Contributed by Michael Roper (Centre Member and Professor of History at University of Essex)
In his last post, Michael Roper wrote about the Centre’s screening of ‘Children of the Great War’ at the University of Essex. Preparations are now underway for a follow up event, a Children of the Great War collection day. In his latest post, Michael reflects on some of those preparations:
Monday 22nd June
Monday started off with a bang when, at short notice, the publicity people at Essex managed to get us a slot on Radio Essex to talk about ‘Children of the Great War’. A local resident, Hedley Green, joined us. His father was a sergeant in the ASC and his mother joined the Women’s Auxiliary Corps and helped run an officer’s canteen in France. We talked about the reasons why, for much of their lives, this generation was reluctant to talk about the First World War, and why it might have been, however, that some wrote accounts later in life.
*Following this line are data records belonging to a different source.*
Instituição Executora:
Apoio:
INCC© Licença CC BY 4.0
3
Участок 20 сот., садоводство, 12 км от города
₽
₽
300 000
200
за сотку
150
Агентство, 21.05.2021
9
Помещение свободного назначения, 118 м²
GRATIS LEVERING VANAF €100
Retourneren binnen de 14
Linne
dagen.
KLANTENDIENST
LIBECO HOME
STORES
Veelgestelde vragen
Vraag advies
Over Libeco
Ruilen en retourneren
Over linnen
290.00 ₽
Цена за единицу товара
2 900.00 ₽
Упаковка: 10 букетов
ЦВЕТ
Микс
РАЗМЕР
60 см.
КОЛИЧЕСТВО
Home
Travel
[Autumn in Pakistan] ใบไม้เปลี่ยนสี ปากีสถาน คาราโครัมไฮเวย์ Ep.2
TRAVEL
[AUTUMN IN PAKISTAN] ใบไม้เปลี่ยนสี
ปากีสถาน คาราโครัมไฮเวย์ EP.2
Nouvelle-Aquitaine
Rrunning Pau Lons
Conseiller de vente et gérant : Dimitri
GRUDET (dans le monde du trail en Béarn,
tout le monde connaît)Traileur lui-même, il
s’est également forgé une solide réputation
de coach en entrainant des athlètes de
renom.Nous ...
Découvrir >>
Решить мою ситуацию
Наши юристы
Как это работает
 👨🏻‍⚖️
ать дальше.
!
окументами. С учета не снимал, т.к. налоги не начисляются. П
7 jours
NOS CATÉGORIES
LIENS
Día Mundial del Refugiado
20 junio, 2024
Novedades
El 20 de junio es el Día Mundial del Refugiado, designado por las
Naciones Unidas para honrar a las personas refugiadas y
The radio broadcast was followed by an interview with a journalist from the Colchester Gazette – we’re hoping for a feature on family legacies of the First World War with some publicity for our collection day.
Tuesday 23rd June
I’ve been on the phone to people who heard the Radio Essex broadcast, and some interesting stories are coming forward. One caller has a sepia photo of her father on horseback which was subsequently turned into a watercolour painting. Having not talked about the war as a younger man, her father wrote a memoir late in life which his daughter-in-law then typed up. Another caller explained that it was only when preparing for his first overseas holiday in Spain in the early 1960s, that he learned his father had served in France during the war.
Thursday 25th June
Rachel Duffett and I have been busy getting our flyer out for the collection day on 18th July, and thinking about how to reach people who have family connections to the war. Along with the usual suspects, we’re going to try and target Day Centres and adult education. We’re also thinking about how we want to run the day itself. Part of the excitement of the project is that we can’t be sure what objects people might bring in. Rather than judge which ones to digitise on the basis of their supposed ‘historical significance’, we’ve decided that we’d like participants to choose, and talk about, the two or three objects that they feel are most significant to them.